Un autre témoin, qui a requis l’anonymat, a dénoncé l’absence totale de coordination ou de voie sécurisée pour accéder aux aides. « Les drones tirent du ciel, des gens sont tués, d’autres piétinés dans la confusion. »

Et ceux qui ont pu repartir avec un colis, selon le Centre palestinien des droits de l’homme, n’ont reçu qu’un lot très limité de produits alimentaires, à peine suffisant pour quelques jours.


* Mourir de faim ou sous les balles

D'une voix épuisée, la Palestinienne Khoula Ismaïl confie qu'elle fait partie des nombreux Palestiniens qui, après des heures d'attente, sont repartis sans colis alimentaire.
« Le chemin vers l’aide est empreint d’humiliation », raconte-t-elle à l’agence Anadolu. « Beaucoup sont restés là pendant des heures, sans rien obtenir. » Elle ajoute avec amertume : « C’est une catastrophe… rentrer chez soi les mains vides, c’est déchirant. »

Évoquant la scène de mercredi à un point de distribution, Khoula affirme avoir vu un jeune homme être exécuté sous ses yeux. « L’armée israélienne a tiré directement sur les Palestiniens. » Et de conclure : « Entre mourir de faim ou être abattu par l’occupation, On n'a pas le choix ».
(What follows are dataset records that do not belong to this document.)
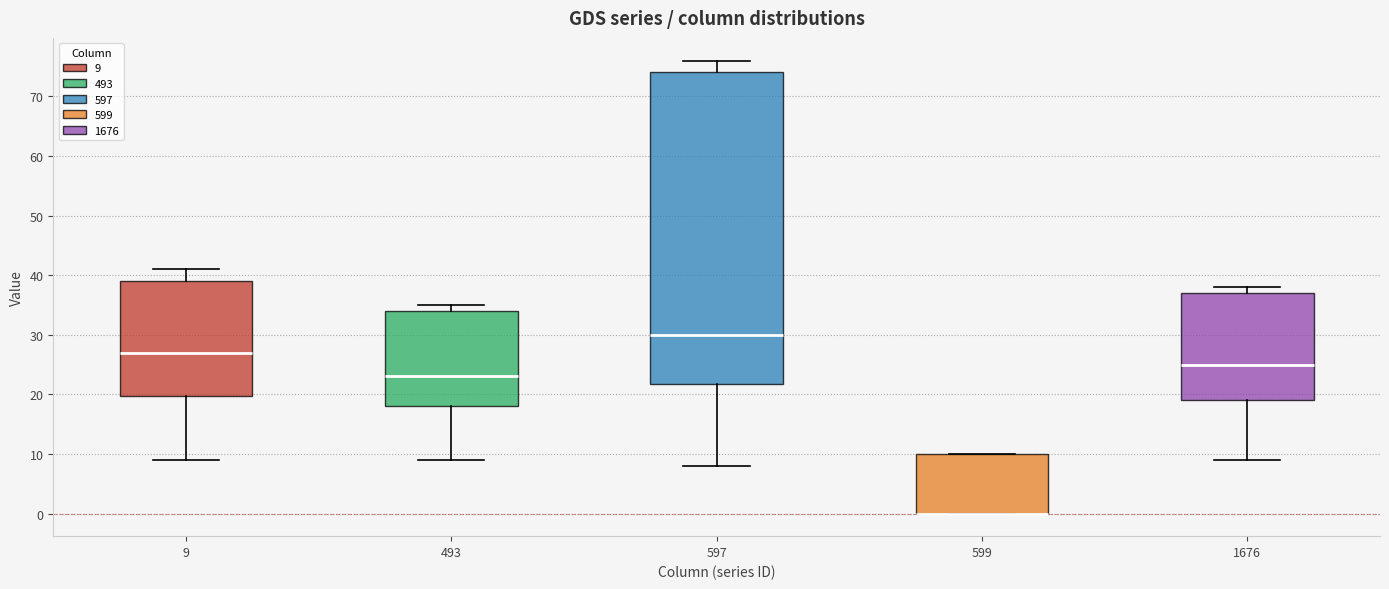

Comparing the boxes themselves (not the whiskers), which one is the tallest?

597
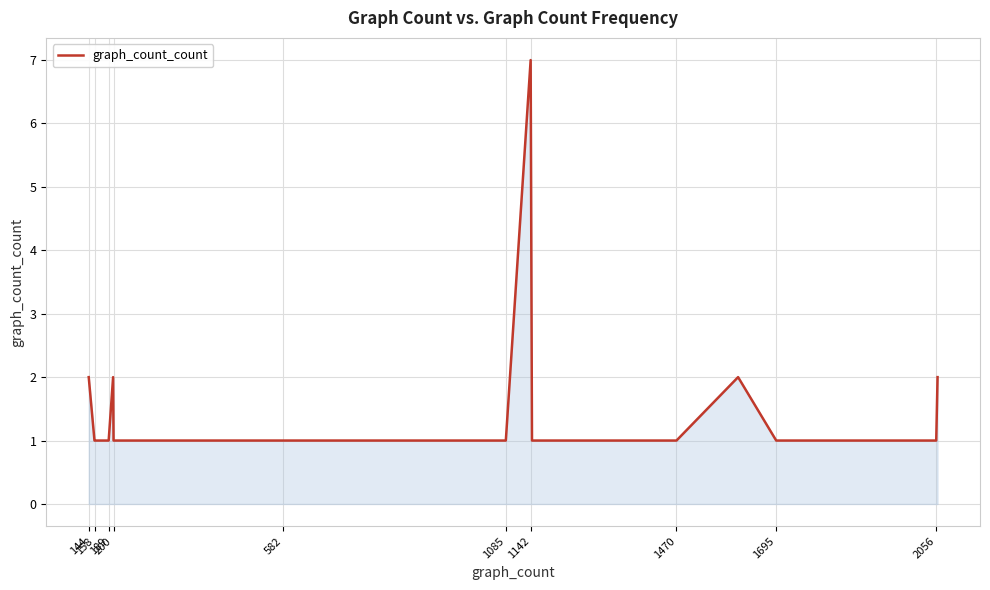

Reading right to left, extract all data points from this chart.

2	1	1	1	2	1	1	5	7	1	1	1	1	1	2	1	1	1	1	2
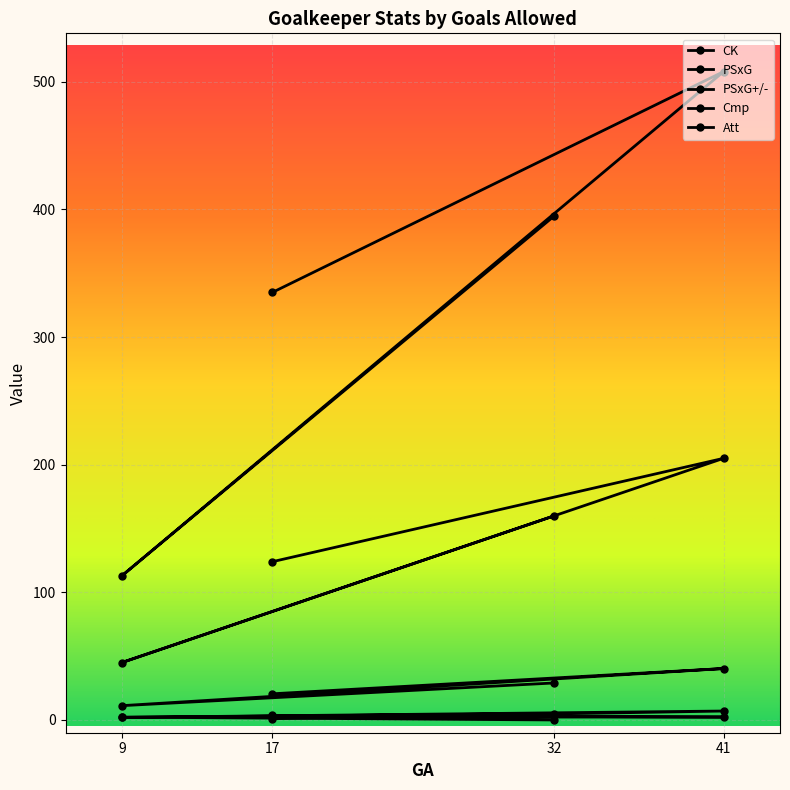

What value does the Att series have at 41?

508.0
* L’aide utilisée comme arme

Dans un communiqué publié mercredi, l’Observatoire euro-méditerranéen des droits humains a dénoncé un « double crime » perpétré par Israël, où l’aide humanitaire devient un « instrument d’humiliation, de soumission, de destruction et de mort ».

L’organisation a documenté des tirs israéliens visant des centaines de Palestiniens rassemblés mercredi dans le secteur de Qeizan Abu Rishwan, au sud de Khan Younes, alors qu’ils tentaient d’accéder à un centre d’aide situé dans le corridor de Morag, entre Rafah et Khan Younes. Le bilan fait état de plusieurs morts et blessés.

Selon le communiqué, l’armée avait envoyé des SMS aux habitants pour les inviter à se rendre sur place. Une fois arrivés, certains ont été autorisés à entrer pour recevoir des colis alimentaires, mais dans des conditions jugées « humiliantes et dégradantes ». D’autres, en revanche, ont été la cible de tirs. Le rapport indique que six Palestiniens ont été tués, dont une femme et trois membres d’une même famille.

L’Observatoire dénonce la transformation des centres de distribution en véritables zones d’exécution de civils affamés.

Il précise que ces points ont été délibérément placés dans des zones dangereuses, sans itinéraire sécurisé.

L’organisation appelle à la fin immédiate de ce mécanisme israélien de distribution, qualifié de « piège mortel » pour les civils palestiniens, et qui ne répond à aucune des normes du travail humanitaire.

Plusieurs agences onusiennes ont elles aussi critiqué cette méthode, réclamant le retour à un système d’aide géré par l’Onu, jugé plus équitable et sécurisé pour les populations.

Depuis le 7 octobre 2023, Israël mène une guerre d’extermination à Gaza, mêlant bombardements, famine, destruction et déplacements forcés, ignorant les appels internationaux et les injonctions de la Cour internationale de justice.

Avec le soutien total des États-Unis, cette guerre a déjà fait plus de 178 000 victimes palestiniennes entre morts et blessés – majoritairement des femmes et des enfants – en plus de 11 000 disparus et des centaines de milliers de déplacés.